About the project

Photo: Lucas Ihlein and Kim Williams, Microplastics Citizen Science Field Trip (Oct 2019) with University of Wollongong students + Sydney Biennale staff, led by scientists Dr Hugh Forehead and Nuwanthi Kristhombuge

[See a brief intro to our project at the Biennale of Sydney website.]

Plastic-free Biennale is a strange beast! We (Kim Williams and Lucas Ihlein) have been commissioned by the Biennale of Sydney to facilitate its desire “to go plastic-free”. As anyone living in the real world in 2020 would recognise, this is nigh-on-impossible to achieve. 

So, how can we as artists work in this space where good intentions butt up against our inevitable failure? 

First, we acknowledge that we ourselves don’t have any special insights about how to go plastic-free. In our everyday lives plastic is all around us! It’s so useful that we cannot really imagine living without it. And yet every day, overwhelming waves of media wash up tales of gigantic plastic gyres in the ocean, plastic microparticles in our food, plastic in our soil, and plastic choking seabirds to death. 

And where would the Artworld be without plastic? Without bubble-wrap how can we safely transport precious artworks? Without vinyl decals how can we create professional-looking signage? Without acrylic paint how can we make our white cubes look clean and of museum standard? 

Plastic is so useful, and so dangerous. 

What would a genuinely plastic-free Biennale look like? 

Quite different, we suspect!

Our approach involves tugging at the edges of the problem from a range of different angles. We’ve been meeting with the staff of the Biennale, listening to their plastic-free dreams, and allowing them a little space in their incredibly busy workflow to share ideas for how to tackle it. 

Things are happening from the bottom up, involving behaviour-change by individuals. But the staff is also realising that their small changes need to be accompanied by top-down, policy level transformation. Curatorial decisions about the aesthetics of art gallery presentation, and the procurement of corporate partnerships and contracts – these need to become part of a new artworld code of conduct. And the Biennale’s Board of Directors needs to back it up! It’s a work-in-progress…. 
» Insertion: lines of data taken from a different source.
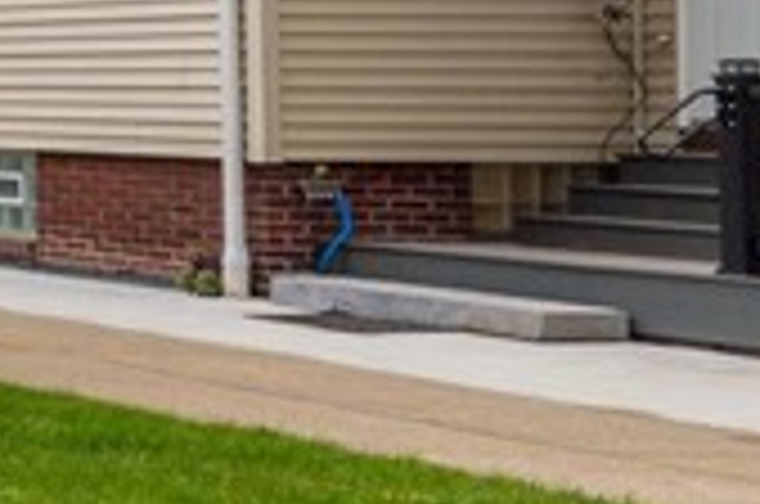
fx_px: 1896
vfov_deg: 15.1
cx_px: -1342
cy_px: 200
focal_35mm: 90
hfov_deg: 12.7
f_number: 9
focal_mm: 14
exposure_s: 1/500
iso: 100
In the meantime we are working with Societé Overboard, one of the main food and beverage caterers at Cockatoo Island. Cockatoo, being an island, is perhaps a metaphor for the entire planet. What would happen to the place if there was no means of exporting all the plastic crap that we (the artworld community) are complicit in producing? How can we cut down on the gazillion single-use packaging items generated during the Biennale? 

Here’s one way: by reintroducing the good old-fashioned act of Washing Up! Visitors to the Biennale – that’s you! – are invited to clean up after yourselves rather than chuck your trash in a bin and walk away. Changing the systems of a cafe involves curly logistics like compliance with food safety, composting, increased water usage (during a drought!) and how to move all of those bodies in and out of the space without the whole conga-line of washer-upperers getting stuck in a sudsy traffic jam. 

We’re also trying to learn from scientists about the myriad different types of plastics in the world and what they’re good for. What possible substitutes might be emerging? While all this is going on, we’re working with some Wollongong kids, and with our local Wadi Wadi Elder Aunty Barbara Nicholson, to create a catchy song about plastics. And we’re going to take you along for the ride as we unravel our Plastic-free Biennale story on our project blog. Wish us luck!